How to Ensure Partnership Disputes Can be More Effectively Resolved in the Future

Inserting/updating dispute resolution clause in partnership agreement 

As mentioned above briefly, it is possible to insert a dispute resolution clause into the partnership agreement. The purpose of such a clause is to allow partners to have a clear expectation of how disputes are to be resolved.

Ideally, there should be the following terms in a dispute resolution clause:

  • Form of dispute resolution: As civil litigation is likely to be long and protracted, it may be preferable to have mediation as the only avenue for dispute resolution. Alternatively, the clause can compel parties to engage in mediation prior to initiating legal action in court.
  • Governing law and jurisdiction: If there are parties domiciled overseas involved in the partnership, it may be uncertain whether disputes will be resolved in Singapore or overseas. Thus, it would be best to set out from the outset which jurisdiction the dispute is to be resolved in, and which jurisdiction’s law is to be applied to the dispute.

Inserting a buyout mechanism in partnership agreement

It is also possible to insert a buyout mechanism into the partnership agreement, which states the terms and conditions under which a partner can buy over another partner’s interest in the partnership in the event a dispute arises.

Inserting clause for removal of partner

As mentioned earlier, a partner can only be removed by a majority of the partners if the power to do so had been conferred by express agreement between the partners.

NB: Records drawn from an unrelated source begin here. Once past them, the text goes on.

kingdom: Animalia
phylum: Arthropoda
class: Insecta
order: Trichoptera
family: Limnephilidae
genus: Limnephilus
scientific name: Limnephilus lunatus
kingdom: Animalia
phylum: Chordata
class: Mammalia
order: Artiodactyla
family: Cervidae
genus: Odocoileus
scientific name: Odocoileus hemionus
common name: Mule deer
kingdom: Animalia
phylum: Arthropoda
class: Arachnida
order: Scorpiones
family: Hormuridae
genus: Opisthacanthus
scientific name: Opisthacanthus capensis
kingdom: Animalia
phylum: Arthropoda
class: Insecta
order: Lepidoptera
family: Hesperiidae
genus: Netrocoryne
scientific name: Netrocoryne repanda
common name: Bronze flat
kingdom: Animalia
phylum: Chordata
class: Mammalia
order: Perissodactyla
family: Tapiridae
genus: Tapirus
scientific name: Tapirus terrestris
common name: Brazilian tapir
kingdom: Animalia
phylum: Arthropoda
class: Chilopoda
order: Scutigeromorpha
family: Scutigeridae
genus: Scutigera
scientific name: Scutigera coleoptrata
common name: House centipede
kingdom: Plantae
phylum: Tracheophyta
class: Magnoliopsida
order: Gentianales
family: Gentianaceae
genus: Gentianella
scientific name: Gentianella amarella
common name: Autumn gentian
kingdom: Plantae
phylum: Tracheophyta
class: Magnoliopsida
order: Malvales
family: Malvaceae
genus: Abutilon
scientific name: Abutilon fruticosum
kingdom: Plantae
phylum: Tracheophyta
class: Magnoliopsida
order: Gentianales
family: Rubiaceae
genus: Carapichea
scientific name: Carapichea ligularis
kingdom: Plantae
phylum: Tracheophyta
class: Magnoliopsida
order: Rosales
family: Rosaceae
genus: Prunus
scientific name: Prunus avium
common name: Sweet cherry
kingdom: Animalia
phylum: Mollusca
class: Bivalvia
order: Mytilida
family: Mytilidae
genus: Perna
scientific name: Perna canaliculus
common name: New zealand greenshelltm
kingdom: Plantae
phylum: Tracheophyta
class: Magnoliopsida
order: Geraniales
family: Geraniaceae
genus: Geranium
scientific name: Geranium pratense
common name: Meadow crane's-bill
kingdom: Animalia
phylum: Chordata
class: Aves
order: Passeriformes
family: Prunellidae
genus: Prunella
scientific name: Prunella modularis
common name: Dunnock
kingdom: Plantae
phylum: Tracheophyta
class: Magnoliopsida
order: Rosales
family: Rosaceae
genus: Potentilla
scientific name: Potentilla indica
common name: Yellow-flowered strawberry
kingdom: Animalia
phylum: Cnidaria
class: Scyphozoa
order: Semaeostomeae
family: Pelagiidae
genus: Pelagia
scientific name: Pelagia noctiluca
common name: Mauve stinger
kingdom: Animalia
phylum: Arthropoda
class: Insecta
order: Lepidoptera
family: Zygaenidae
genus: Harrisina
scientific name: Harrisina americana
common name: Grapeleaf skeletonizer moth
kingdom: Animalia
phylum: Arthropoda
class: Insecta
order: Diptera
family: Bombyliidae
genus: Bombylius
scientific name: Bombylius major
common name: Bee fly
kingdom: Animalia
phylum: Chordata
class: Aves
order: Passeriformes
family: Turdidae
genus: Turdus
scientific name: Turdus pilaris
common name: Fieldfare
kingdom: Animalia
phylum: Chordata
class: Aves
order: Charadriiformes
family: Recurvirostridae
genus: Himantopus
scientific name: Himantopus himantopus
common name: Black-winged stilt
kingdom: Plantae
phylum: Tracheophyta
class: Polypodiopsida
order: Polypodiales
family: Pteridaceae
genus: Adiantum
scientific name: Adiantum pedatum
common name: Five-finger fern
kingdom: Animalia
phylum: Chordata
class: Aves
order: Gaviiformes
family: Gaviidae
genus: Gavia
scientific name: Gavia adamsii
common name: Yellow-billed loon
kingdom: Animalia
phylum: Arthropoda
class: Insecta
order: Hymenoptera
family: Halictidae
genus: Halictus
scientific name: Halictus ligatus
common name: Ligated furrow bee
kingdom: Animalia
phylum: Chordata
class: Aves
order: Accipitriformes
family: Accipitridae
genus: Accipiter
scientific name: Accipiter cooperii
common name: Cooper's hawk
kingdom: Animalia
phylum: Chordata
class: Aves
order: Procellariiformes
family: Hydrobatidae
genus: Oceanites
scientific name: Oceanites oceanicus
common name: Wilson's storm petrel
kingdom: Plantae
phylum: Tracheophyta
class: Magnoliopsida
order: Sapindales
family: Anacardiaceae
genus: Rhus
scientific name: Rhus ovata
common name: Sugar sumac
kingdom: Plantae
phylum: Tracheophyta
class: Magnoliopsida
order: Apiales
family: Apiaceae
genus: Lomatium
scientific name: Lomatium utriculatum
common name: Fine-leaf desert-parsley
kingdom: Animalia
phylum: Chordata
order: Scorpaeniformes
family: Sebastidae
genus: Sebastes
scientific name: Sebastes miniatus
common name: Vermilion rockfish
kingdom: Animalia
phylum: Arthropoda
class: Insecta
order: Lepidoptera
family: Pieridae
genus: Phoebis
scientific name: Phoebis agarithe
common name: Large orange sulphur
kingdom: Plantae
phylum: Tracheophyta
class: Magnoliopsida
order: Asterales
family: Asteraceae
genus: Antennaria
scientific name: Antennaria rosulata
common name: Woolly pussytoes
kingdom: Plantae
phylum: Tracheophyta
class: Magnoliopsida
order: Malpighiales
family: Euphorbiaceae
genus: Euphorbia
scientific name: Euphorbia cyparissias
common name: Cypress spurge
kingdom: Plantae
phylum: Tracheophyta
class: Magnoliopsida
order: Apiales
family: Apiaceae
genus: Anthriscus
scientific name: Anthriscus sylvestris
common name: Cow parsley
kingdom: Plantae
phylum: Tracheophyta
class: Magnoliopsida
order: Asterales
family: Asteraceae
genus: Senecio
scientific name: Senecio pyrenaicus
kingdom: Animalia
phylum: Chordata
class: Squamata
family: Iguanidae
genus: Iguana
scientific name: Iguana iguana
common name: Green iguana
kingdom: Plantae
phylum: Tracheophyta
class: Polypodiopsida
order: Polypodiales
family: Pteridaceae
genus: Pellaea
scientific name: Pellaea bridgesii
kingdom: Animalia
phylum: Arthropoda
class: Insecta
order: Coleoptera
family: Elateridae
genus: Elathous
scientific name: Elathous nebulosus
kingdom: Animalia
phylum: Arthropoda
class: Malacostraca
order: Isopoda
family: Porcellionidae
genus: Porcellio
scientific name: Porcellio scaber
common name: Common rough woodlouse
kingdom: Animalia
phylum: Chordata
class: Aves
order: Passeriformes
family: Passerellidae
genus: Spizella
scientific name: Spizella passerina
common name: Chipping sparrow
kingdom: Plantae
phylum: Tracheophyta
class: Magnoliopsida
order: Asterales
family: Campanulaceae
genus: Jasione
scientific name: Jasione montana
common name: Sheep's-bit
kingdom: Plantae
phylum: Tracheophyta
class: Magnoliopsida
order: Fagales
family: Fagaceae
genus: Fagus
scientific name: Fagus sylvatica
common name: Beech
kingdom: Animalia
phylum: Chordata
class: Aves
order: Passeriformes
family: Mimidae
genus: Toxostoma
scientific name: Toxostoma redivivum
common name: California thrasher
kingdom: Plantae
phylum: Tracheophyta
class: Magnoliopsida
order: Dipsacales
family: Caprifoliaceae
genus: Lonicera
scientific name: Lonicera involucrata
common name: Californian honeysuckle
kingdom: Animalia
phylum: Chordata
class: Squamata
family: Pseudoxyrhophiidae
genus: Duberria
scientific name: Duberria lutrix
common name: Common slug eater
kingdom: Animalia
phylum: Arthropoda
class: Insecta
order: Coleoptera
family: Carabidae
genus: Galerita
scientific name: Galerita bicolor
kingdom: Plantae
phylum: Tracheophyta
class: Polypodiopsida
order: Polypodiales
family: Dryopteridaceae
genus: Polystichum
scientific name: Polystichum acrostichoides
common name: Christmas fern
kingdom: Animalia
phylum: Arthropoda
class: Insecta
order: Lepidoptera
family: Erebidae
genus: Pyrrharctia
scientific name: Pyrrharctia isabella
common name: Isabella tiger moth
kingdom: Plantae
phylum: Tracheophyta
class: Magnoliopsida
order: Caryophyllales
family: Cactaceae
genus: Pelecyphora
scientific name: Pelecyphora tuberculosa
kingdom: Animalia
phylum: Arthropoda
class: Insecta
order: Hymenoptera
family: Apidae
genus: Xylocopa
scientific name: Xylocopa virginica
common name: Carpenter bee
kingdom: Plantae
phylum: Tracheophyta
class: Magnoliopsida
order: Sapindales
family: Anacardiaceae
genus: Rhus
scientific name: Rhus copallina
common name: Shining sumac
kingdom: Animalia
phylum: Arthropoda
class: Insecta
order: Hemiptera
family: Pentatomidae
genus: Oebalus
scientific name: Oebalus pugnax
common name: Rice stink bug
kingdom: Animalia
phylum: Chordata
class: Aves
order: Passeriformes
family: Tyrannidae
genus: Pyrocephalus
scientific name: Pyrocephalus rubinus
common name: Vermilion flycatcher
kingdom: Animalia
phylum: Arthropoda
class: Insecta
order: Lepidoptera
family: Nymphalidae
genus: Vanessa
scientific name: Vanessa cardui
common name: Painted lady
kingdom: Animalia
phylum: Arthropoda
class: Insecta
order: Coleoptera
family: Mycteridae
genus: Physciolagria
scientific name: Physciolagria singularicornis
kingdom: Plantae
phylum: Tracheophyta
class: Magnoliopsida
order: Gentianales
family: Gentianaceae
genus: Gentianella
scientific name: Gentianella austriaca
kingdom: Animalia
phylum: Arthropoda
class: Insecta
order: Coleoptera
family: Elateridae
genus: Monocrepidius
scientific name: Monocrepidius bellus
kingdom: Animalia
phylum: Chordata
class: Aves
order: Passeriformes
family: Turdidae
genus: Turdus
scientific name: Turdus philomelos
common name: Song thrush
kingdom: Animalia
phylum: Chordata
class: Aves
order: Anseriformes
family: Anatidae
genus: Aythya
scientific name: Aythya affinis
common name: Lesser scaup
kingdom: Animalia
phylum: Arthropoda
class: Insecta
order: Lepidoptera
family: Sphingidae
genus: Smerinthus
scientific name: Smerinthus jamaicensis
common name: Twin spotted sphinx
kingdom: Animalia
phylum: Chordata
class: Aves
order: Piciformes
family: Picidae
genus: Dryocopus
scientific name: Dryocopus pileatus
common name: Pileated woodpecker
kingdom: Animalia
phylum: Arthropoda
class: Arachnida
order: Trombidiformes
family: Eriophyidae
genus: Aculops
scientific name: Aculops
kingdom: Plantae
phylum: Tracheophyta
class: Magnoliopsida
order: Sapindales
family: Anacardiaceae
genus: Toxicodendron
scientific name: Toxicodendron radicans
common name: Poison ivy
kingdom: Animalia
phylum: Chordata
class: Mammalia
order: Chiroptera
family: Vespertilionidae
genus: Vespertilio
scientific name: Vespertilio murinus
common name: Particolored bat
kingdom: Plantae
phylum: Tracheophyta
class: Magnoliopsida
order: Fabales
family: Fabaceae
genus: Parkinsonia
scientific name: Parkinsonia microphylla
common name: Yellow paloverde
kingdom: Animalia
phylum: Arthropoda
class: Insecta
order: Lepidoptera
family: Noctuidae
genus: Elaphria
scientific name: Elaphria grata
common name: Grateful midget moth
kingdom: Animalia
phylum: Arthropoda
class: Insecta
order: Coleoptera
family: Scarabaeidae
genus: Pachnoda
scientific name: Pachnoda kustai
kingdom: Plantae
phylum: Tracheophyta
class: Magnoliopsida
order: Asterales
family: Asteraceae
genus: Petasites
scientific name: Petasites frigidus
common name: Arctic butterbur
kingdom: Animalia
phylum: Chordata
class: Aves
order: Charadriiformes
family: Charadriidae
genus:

Thus, it would be useful if a clause conferring such power on a majority of the partners is inserted into the partnership agreement, such that a partner can be removed if the need arises.

A partnership dispute is likely to cause significant stress to the parties involved, especially if it is adversely affecting the running of your business. However, a more coherent understanding of the available options to resolve the dispute will ensure that this process will proceed more smoothly.

A corporate lawyer will be able to advise you on how to resolve any partnership disputes you are currently facing as amicably and economically as possible.

To ensure that any future disputes between partners are resolved effectively and in a timely manner, the drafting of the partnership agreement, which forms the foundation of the partnership, is also of utmost importance.

As the effectiveness of the clauses will depend on their exact wording, you may also wish to engage a corporate lawyer to draft your partnership agreement for you.